I recently finished a book, Darwin’s Cathedral. Written for an academic audience, it remains approachable for a layperson interested in the intersection of religion, psychology and science. In fact, it’s author, David Wilson, is at the cutting edge of evolutionary theory.

 

The central question of Wilson’s book is whether we can derive a more comprehensive understanding of religion from an evolutionary standpoint than from those prevailing in the social sciences. His suggestion, of course, is yes, and his thesis is that religious beliefs, whether true or not (and even regardless of whether they are true or not), motivate behaviors that are adaptive, or beneficial, at the group level. In other words, our ancestors survived because they formed well-organized groups that outcompeted other less-well-organized groups, and one of the things that may have bound them together most successfully was religion.

 

As the saying goes, no man is an island. Even the most successful and ingenious men and women, as individuals, cannot compete with a well-organized group, even if that group is made up of inferior individuals. History is filled with such examples, Jesus Christ being perhaps only one of the most famous. Even God, it appears, has a hard time dealing with organized bands of humans.

 

Still, Jesus had his champions, and in subsequent years they managed to turn the tides quite palpably. The real losers, God bless them, are folks we will never know about, folks who just couldn’t compete. Entire tribes and cultures wiped off the face of the earth. Famously, it’s the survivors that write history, but more importantly, it’s the survivors that make babies. That is, they live.

 

From an evolutionary standpoint, therefore, the question is not whether religion is true, per se, nor untrue. It’s that well-defined groups have tended to survive better than individuals and loosely organized bands. They are evolutionarily superior. Like ant colonies, they are almost organisms unto themselves. Solitary ants, no matter how stout, or faithful, die off. Colonies survive.

§

Activity 1
Condense the paragraph of the passage that opens "The central question of Wilson's book" into a bulleted list that keeps its main facts.
Activity 2
Output verbatim the section of the passage that begins at the words "As the saying" and stops after the words "is, they live.".
Rely solely on the passage above.

Data shown
§

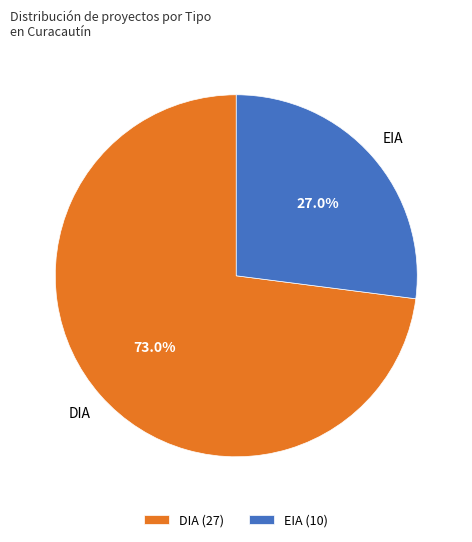

Which has a higher value, DIA (27) or EIA (10)?

DIA (27)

§

Answer space 1
- Central question: whether an evolutionary standpoint yields a more comprehensive understanding of religion than the views prevailing in the social sciences.
- Wilson's answer: yes.
- Thesis: religious beliefs, whether true or not, motivate behaviors that are adaptive, or beneficial, at the group level.
- Implication: our ancestors survived by forming well-organized groups that outcompeted less-well-organized ones, and religion may have been among the most successful bonds holding them together.

Answer space 2
As the saying goes, no man is an island. Even the most successful and ingenious men and women, as individuals, cannot compete with a well-organized group, even if that group is made up of inferior individuals. History is filled with such examples, Jesus Christ being perhaps only one of the most famous. Even God, it appears, has a hard time dealing with organized bands of humans.

 

Still, Jesus had his champions, and in subsequent years they managed to turn the tides quite palpably. The real losers, God bless them, are folks we will never know about, folks who just couldn’t compete. Entire tribes and cultures wiped off the face of the earth. Famously, it’s the survivors that write history, but more importantly, it’s the survivors that make babies. That is, they live.